My comment was in the context of the article directly in front of me, and the comments that had preceded mine, both yours and others who had commented previously. 

I was not, as you imply, commenting on the nature of business and the ways to succeed in business which is totally outside the context of the article published.  

I was responding to comments that appeared in the article you wrote, such as: 

“…but obviously we can’t expect him (Maxine) to keep investing time, energy, and money into this indefinitely without a clear revenue plan.”

And 

“As before, Maxime and Christel are willing to pay ongoing costs that exceed donations out of their own pockets, but obviously there’s a limit to that.”

My comment was in empathy for the sacrifices that Maxime and his wife are making in this project.  I don’t find those financial sacrifices either necessary or prudent for long term success.  In no way was I saying,

“that a total focus on money (in business) is the way to go or even the most likely to yield profits. Instead I have found that a relentless focus on product quality and customer experience eventually leads to profit.” 
 
The only time I even mention the word profit was in regard to a reward for risk, a commonly held belief.

Since you personalized it with your record of success in four businesses, I have run a successful business myself for over forty years, with the fourth generation of my family entering that business now.  I have been a paid consultant to many other businesses in my industry to help them succeed as well.

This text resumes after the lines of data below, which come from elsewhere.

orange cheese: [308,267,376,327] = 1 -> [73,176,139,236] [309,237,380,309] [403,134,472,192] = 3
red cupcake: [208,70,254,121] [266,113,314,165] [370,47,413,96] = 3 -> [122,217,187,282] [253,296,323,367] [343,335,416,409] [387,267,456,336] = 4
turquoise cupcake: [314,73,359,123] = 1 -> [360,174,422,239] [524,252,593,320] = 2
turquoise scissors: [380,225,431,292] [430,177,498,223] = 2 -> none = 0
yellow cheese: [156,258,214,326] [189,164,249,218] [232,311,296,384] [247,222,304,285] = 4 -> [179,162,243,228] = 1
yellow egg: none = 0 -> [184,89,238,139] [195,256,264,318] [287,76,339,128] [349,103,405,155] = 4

In fact as a consultant I have commented more than once to you directly that you do not charge enough for membership in this forum.  I altered my payment plan when you did raise your rates even though I had no obligation to do so.,  You underestimate the value AAC, which I think is a shame for someone who provides as much content as you do.

Maxine and his wife too deserve more than they are getting financially.  I am one of the members who has contributed money to this “go fund me” effort even though I have no intention of ever purchasing an A 40 myself.  They deserve more.  I think they need to be a little more concerned with self preservation and a little less altruistic.  That was the essence of my comment about business.